The Tax Court found in November that a real estate leasing company could not defer recognition of the gain it realized on an exchange of property with its subsidiary (The Maluhani Group, Limited, TC Memo. 2016-209). According to the court, the transaction had been structured to avoid the purposes of Code Sec. 1031(f). Code Sec. 1031(f), the court found, is intended to curb abuses involving related parties.
The IRS issued final regulations that remove the rule under Code Sec. 6050P that creditors were to file an IRS Form 1099-C, Cancellation of Indebtedness following a 36-month period of nonpayment of debt. The provision requiring reporting following the expiration of the 36-month nonpayment testing period was one that many tax practitioners criticized as confusing for taxpayers.
The Treasury Inspector General for Tax Administration (TIGTA) recommended in November that the IRS revisit and expand its guidance for virtual currency. Although the IRS issued Notice 2014-21 and established the Virtual Currency Issue Team, there has been little coordination between the responsible agency functions to identify and address potential taxpayer noncompliance, TIGTA reported.

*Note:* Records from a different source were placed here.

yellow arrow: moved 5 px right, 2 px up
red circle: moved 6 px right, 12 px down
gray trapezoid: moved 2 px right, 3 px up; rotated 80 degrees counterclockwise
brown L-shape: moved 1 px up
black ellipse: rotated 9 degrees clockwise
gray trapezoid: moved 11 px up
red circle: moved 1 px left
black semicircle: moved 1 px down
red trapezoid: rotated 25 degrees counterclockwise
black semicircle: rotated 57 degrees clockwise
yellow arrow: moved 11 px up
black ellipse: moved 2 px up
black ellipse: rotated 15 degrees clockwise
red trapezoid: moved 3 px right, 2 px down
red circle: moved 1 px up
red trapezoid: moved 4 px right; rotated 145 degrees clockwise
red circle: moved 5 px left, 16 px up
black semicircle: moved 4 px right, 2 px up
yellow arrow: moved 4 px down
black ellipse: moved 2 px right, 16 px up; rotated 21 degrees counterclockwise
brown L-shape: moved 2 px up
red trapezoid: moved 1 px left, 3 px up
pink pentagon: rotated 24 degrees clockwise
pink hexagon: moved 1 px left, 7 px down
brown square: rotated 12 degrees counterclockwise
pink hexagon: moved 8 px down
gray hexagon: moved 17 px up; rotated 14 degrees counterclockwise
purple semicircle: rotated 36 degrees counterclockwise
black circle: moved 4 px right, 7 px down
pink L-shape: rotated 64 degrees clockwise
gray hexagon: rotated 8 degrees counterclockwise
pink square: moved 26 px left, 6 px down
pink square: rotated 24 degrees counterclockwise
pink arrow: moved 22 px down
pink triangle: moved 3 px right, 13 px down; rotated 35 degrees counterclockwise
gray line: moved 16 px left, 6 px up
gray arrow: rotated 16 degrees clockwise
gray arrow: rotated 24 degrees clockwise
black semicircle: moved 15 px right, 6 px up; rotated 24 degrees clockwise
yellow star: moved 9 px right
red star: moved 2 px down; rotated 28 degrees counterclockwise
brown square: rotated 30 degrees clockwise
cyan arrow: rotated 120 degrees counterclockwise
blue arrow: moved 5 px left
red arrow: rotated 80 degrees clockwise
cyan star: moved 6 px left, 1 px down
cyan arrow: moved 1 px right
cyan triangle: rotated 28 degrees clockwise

In August 2016, the IRS issued proposed regulations under Code Sec. 2704 targeting valuation discounts that operate to reduce the overall value of assets in family-owned businesses for estate, gift and generation-skipping transfer tax purposes. In December, over 30 individuals, representing different facets of the estate planning community convened before IRS and Treasury officials at a hearing to express their concerns about the proposed regulations. Many of the witnesses criticized proposed regulations, with several urging the IRS to withdraw them. Some stakeholders were open to the possibility of a complete revision and reissuance of the proposed rules.
The IRS announced in December that, effective January 1, 2017, user fees for installment agreements will increase. However, lower-income taxpayers may qualify for reduced fees.
The IRS reminded taxpayers that the Protecting Americans from Tax Hikes Act of 2015 (PATH Act) may impact certain refunds in 2017. The PATH Act generally requires that no credit or refund for an overpayment for a tax year will be made to a taxpayer before the 15th day of the second month following the close of that tax year, if the taxpayer claimed the earned income tax credit (EITC) or Additional Child Tax Credit (ACTC) on the return. The IRS explained that it must hold the entire refund, even the portion not associated with the EITC and the ACTC.